Als je naar de staat van de gebouwen kijkt weet je wel dat je niet meer in Europa bent. Mijn eerste schok is eigenlijk al dat je zo het Fort van San Jeronimo binnen kunt lopen: er is geen toezicht of bewaking. Het afval (lege flessen drank!) ligt overal. Maar dat blijkt nog niet het ergste: ongeveer een derde van het fort staat onder water. Dit schijnt al sinds 2011 het geval te zijn. Ze hebben heel attent nog twee grote stenen in het water gelegd zodat je nog op een hoger gelegen deel van het terrein kunt komen. Maar de meeste mensen haken hier al af.

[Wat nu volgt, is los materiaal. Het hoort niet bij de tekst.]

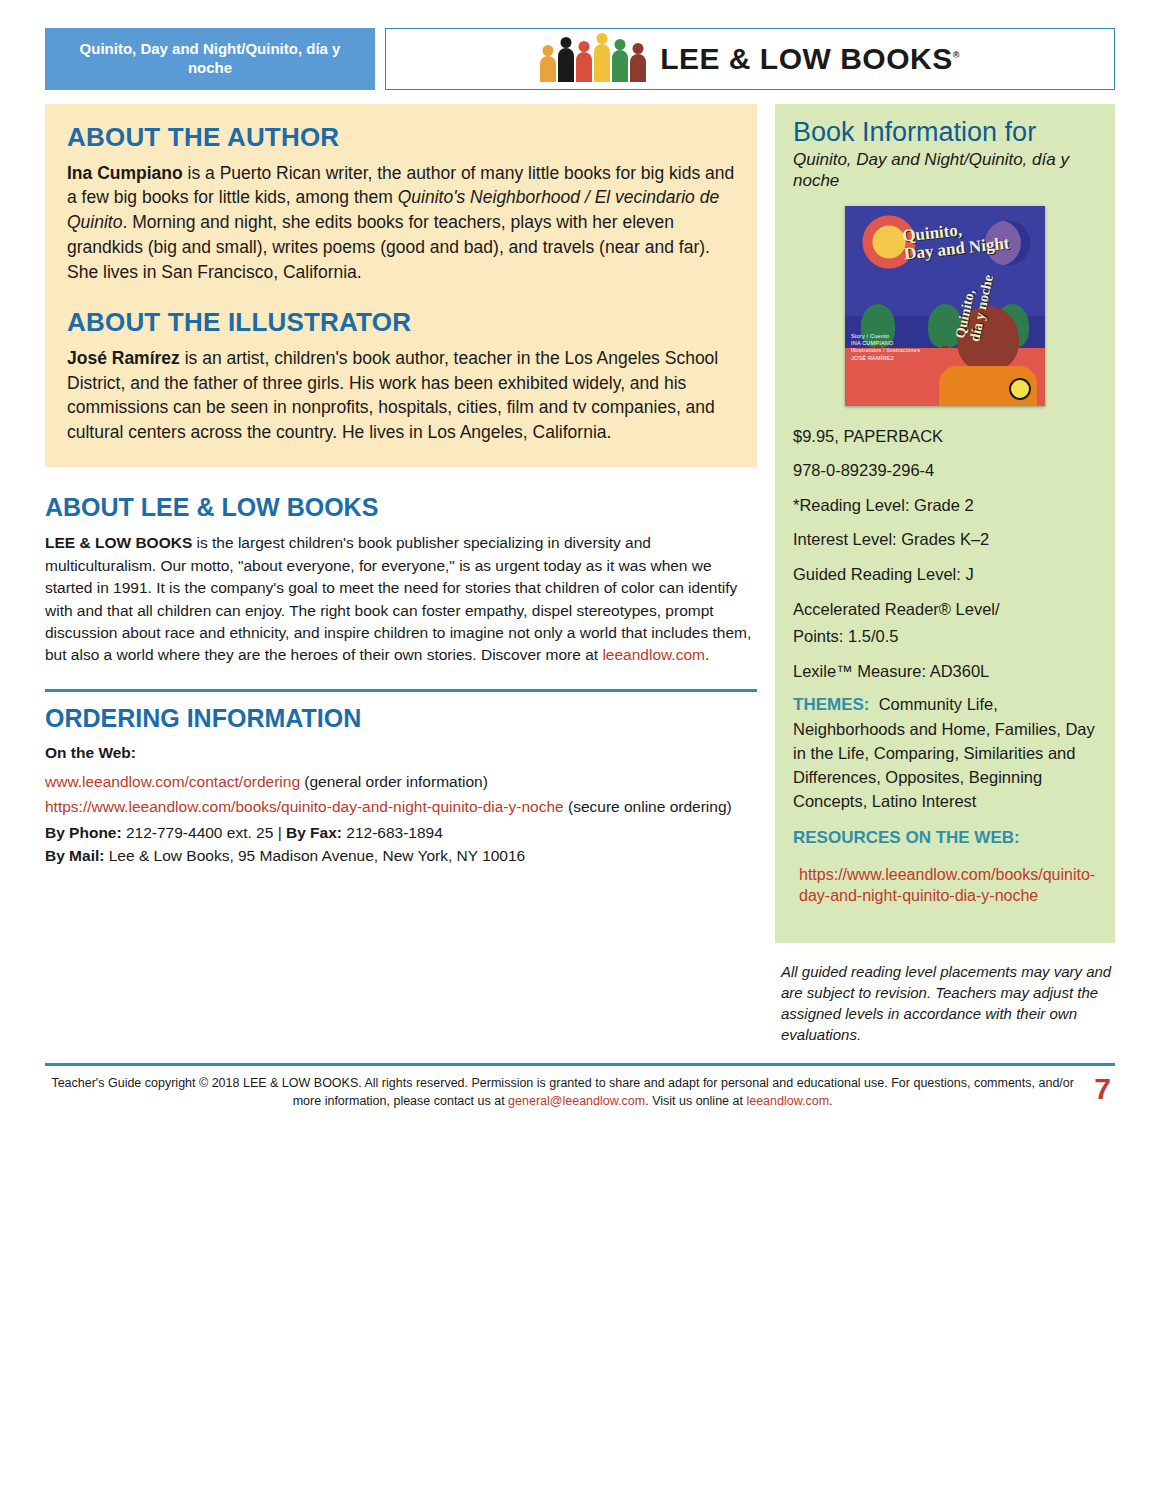Quinito, Day and Night/Quinito, día y noche
LEE & LOW BOOKS®
ABOUT THE AUTHOR
Ina Cumpiano is a Puerto Rican writer, the author of many little books for big kids and a few big books for little kids, among them Quinito's Neighborhood / El vecindario de Quinito. Morning and night, she edits books for teachers, plays with her eleven grandkids (big and small), writes poems (good and bad), and travels (near and far). She lives in San Francisco, California.
ABOUT THE ILLUSTRATOR
José Ramírez is an artist, children's book author, teacher in the Los Angeles School District, and the father of three girls. His work has been exhibited widely, and his commissions can be seen in nonprofits, hospitals, cities, film and tv companies, and cultural centers across the country. He lives in Los Angeles, California.
ABOUT LEE & LOW BOOKS
LEE & LOW BOOKS is the largest children's book publisher specializing in diversity and multiculturalism. Our motto, "about everyone, for everyone," is as urgent today as it was when we started in 1991. It is the company's goal to meet the need for stories that children of color can identify with and that all children can enjoy. The right book can foster empathy, dispel stereotypes, prompt discussion about race and ethnicity, and inspire children to imagine not only a world that includes them, but also a world where they are the heroes of their own stories. Discover more at leeandlow.com.
ORDERING INFORMATION
On the Web:
www.leeandlow.com/contact/ordering (general order information)
https://www.leeandlow.com/books/quinito-day-and-night-quinito-dia-y-noche (secure online ordering)
By Phone: 212-779-4400 ext. 25 | By Fax: 212-683-1894
By Mail: Lee & Low Books, 95 Madison Avenue, New York, NY 10016
Book Information for
Quinito, Day and Night/Quinito, día y noche
Quinito,
Day and Night
Quinito,
día y noche
Story / Cuento
INA CUMPIANO
Illustrations / Ilustraciones
JOSÉ RAMÍREZ
$9.95, PAPERBACK
978-0-89239-296-4
*Reading Level: Grade 2
Interest Level: Grades K–2
Guided Reading Level: J
Accelerated Reader® Level/
Points: 1.5/0.5
Lexile™ Measure: AD360L
THEMES: Community Life, Neighborhoods and Home, Families, Day in the Life, Comparing, Similarities and Differences, Opposites, Beginning Concepts, Latino Interest
RESOURCES ON THE WEB:
https://www.leeandlow.com/books/quinito-day-and-night-quinito-dia-y-noche
All guided reading level placements may vary and are subject to revision. Teachers may adjust the assigned levels in accordance with their own evaluations.
Teacher's Guide copyright © 2018 LEE & LOW BOOKS. All rights reserved. Permission is granted to share and adapt for personal and educational use. For questions, comments, and/or more information, please contact us at general@leeandlow.com. Visit us online at leeandlow.com.
7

Bij dit fort ligt het oude douanegebouw. Van buiten ziet het er nog indrukwekkend uit, maar op de bovenste verdieping hebben vogels bezit genomen van de nissen en hoekjes. En dus ligt er overal vogelpoep. De begane grond is nog wel in gebruik door mensen: hier zit het museum van de stad. Je krijgt eerst een video te zien over de geschiedenis van Portobelo, en daarna is er een kleine tentoonstelling te bezoeken.
De huizen van de inwoners van Portobelo zien er al net zo beroerd uit als het fort – aangetast door water, weer en wind. De meeste mensen die er wonen zijn afstammelingen van de slaven die door de Spanjaarden te werk werden gesteld, ofwel Antillianen die aan het Panamakanaal hebben gewerkt. Als je het positief wilt bekijken, hangt er een relaxte Caribische sfeer in het dorp. Armoedig en lethargisch zou je het ook kunnen noemen – een buitengebied ver verwijderd van het moderne Panama-Stad.